One-pot synthesis and biochemical characterization of protease metal organic framework (protease@MOF) and its application on the hydrolysis of fish protein-waste

A protease from Bacillus sp. CHA410 was purified and immobilized by a one-step MOF-embedded approach. The immobilized protease characterized using transmission electron microscopy (TEM), Fourier-transform infrared spectroscopy (FT-IR), and scanning electron microscopy (SEM). The optimal pH activity of protease CHA410 and protease@MOF was obtained at pH 8.0 and 9.0, respectively. Thermostability results after 160 min incubation showed that a 25 and 41 % enhancement in the relative activity of protease@MOF observed at 60 and 70 degrees C, respectively, compared to free protease. Km of the free and immobilized protease@MOF in the presence of casein was 0.685 and 0.033 mg/mL, respectively. Also, Km of the free and immobilized protease@MOF in the presence of fibrin was 0.292 and 0.145 mg/mL, respectively. The Fibrinolytic activity/Caseinolytic activity ratio (F/C ratio) of the free and immobilized proteases was 0.36 and 0.43, respectively. Protease activity of both forms of the enzyme was increased in the presence of some divalent cations, including Ca2+, Mn2+, Mg2+, and Zn2+ ions, while it intensely diminished by phenylmethylsulfonyl fluoride (PMSF), proposed as serine-protease. A 10 and 82 % enhancement in protease activity of free and immobilized proteases was achieved in the presence of butanol, respectively.

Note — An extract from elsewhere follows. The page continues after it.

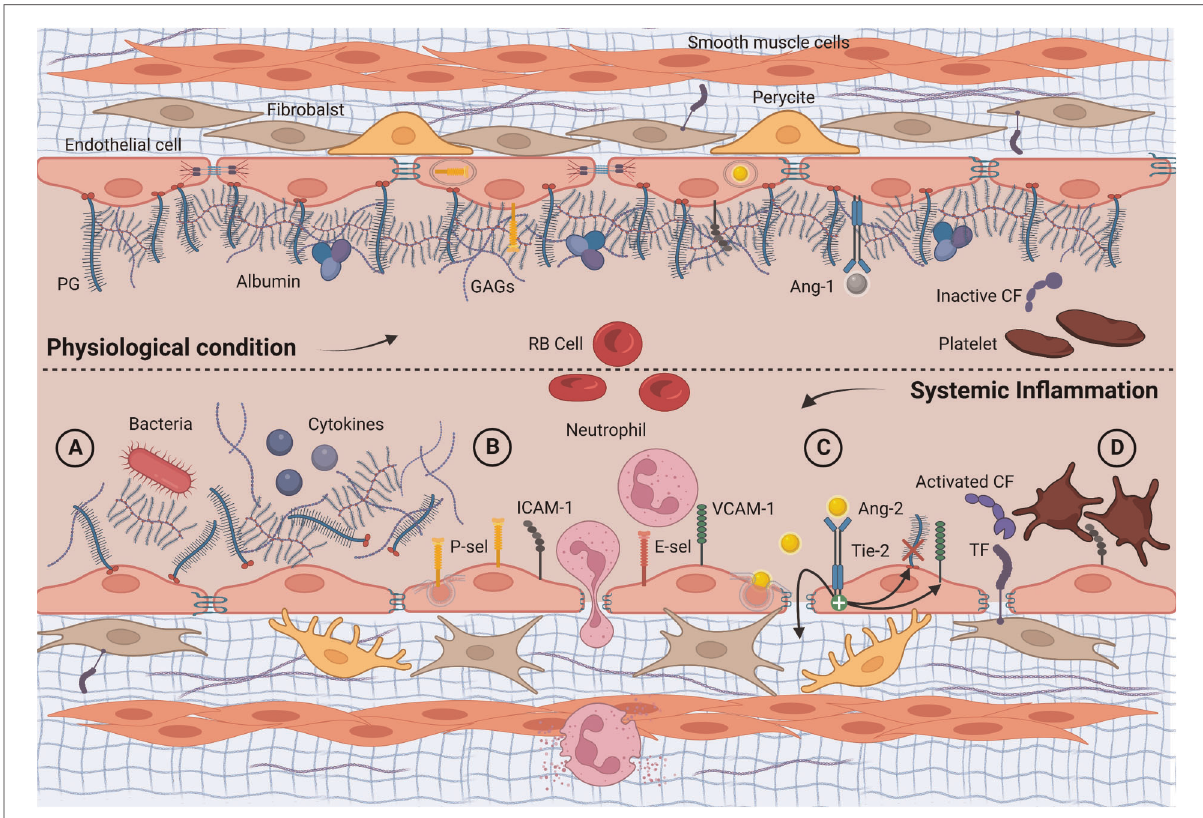
FIGURE 1 Longitudinal section of a blood vessel: endothelial phenotype in physiological conditions and infectious/in fl ammatory endotype. ( A ) Acute glycocalyx shedding following endogenous and/or exogenous proin fl ammatory stimuli; ( B ) unveiling and overexpression of membrane glycoproteins, adhesion, and diapedesis of neutrophils; ( C ) Ang-2 exocytosis with increased vascular leakage, further glycocalyx shedding via heparanase and up-regulation of adhesion molecules; ( D ) subendothelial TF exposure, activation, and consumption of clotting factors and platelets. Ang-1, angiopoietin 1; Ang-2, angiopoietin 2; CF, clotting factor; E-sel, E-selectin; GAGs, glycosaminoglycans; PG, proteoglycan; P-sel, P-selectin; RB cell, red blood cell; TF, tissue factor; Tie-2, tyrosine kinase receptor. Created with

Storage stability results showed that the immobilized enzyme retained about 70 % of its original activity at the end of this period, while the free enzyme only showed 22 % of its initial activity. The hydrolysis degree of immobilized protease CHA410 in the hydrolysis of fish protein waste was obtained about 46 % after 2 h of incubation at 50 degrees C. In comparison, it was gained about 20 % for protease CHA410 at a similar situation. Finally, results indicated that the free and immobilized protease could be used in the food industry for the hydrolysis of fish protein waste.